Tarea 1 -
Indica qué sonidos del campo cita como ejemplo el texto sobre los gritos de los niños.
Tarea 2 -
Resume en dos oraciones el texto sobre los gritos de los niños.

[O lo que hay detrás de los
gritos]
Vivo en el campo desde hace
muchos años y mis oídos están habituados a un sonido ambiente muy distinto del
de las ciudades. No es que el campo sea, como muchos creen, un lugar de
silencio, más bien al contrario. Pero se trata de una gama amplia y diversa de
ruidos (el balido de las ovejas, el canto de los pájaros), carentes de esa
densidad machacona de los de la gran ciudad.
Por eso, cuando tengo niños como
invitados acabo trastornada por el volumen altísimo de sus voces. “¡Tía!”, me
gritaba un día un sobrino como si yo anduviese por la cima de una montaña
cuando, en realidad, estaba sentada a su lado. Le contesté: “Nathan, dosifica
un poco esos pulmones para cuando la tía tenga 90 años. De momento, te oigo
estupendamente” De esta forma le enseñé a moderar el volumen. Pero, teniendo en
cuenta que este desfase tonal es común a mis huéspedes más jóvenes, me pregunto
por qué tantos niños gritan en lugar de hablar.
Es verdad que los ruidos que los
invaden son atronadores. Es probable que en casa tengan que competir con la
televisión y otros aparatos; y en la guardería, para hacerse oír, deberán
elevar su voz sobre la de sus compañeros. También es posible que griten para
captar la atención de sus madres y padres, absortos a menudo en sus tabletas,
sus teléfonos y sus ordenadores. De hecho, entre los grandes simios, las
señales auditivas sirven a los cachorros para comunicarse con sus madres si
están fuera de su campo de visión. Es como si dijeran: “¡Hola, que estoy
aquí!”. “¡Que estoy aquí” es lo que nos están diciendo nuestros pequeños y en
el tono excesivamente alto de su voz no hay alegría o libertad, sino más bien
desesperación.

Material proporcionado -
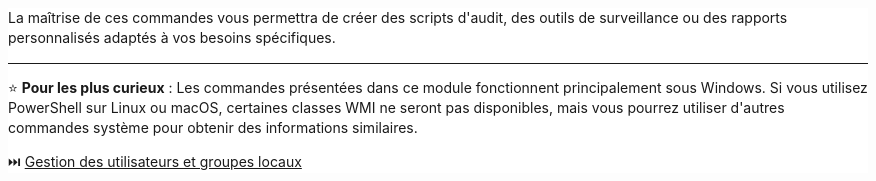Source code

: La maîtrise de ces commandes vous permettra de créer des scripts d'audit, des outils de surveillance ou des rapports personnalisés adaptés à vos besoins spécifiques.

---

⭐ **Pour les plus curieux** : Les commandes présentées dans ce module fonctionnent principalement sous Windows. Si vous utilisez PowerShell sur Linux ou macOS, certaines classes WMI ne seront pas disponibles, mais vous pourrez utiliser d'autres commandes système pour obtenir des informations similaires.

⏭️ [Gestion des utilisateurs et groupes locaux](/08-administration-windows/05-utilisateurs-locaux.md)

Resultado de la tarea 1 -
El balido de las ovejas y el canto de los pájaros.

Resultado de la tarea 2 -
Quien narra vive desde hace muchos años en el campo y se pregunta por qué tantos niños que recibe como invitados gritan en lugar de hablar. Como posibles causas apunta el ruido de la televisión y de la guardería y el deseo de captar la atención de unos padres absortos en sus aparatos, y concluye que en ese tono tan alto hay más desesperación que alegría o libertad.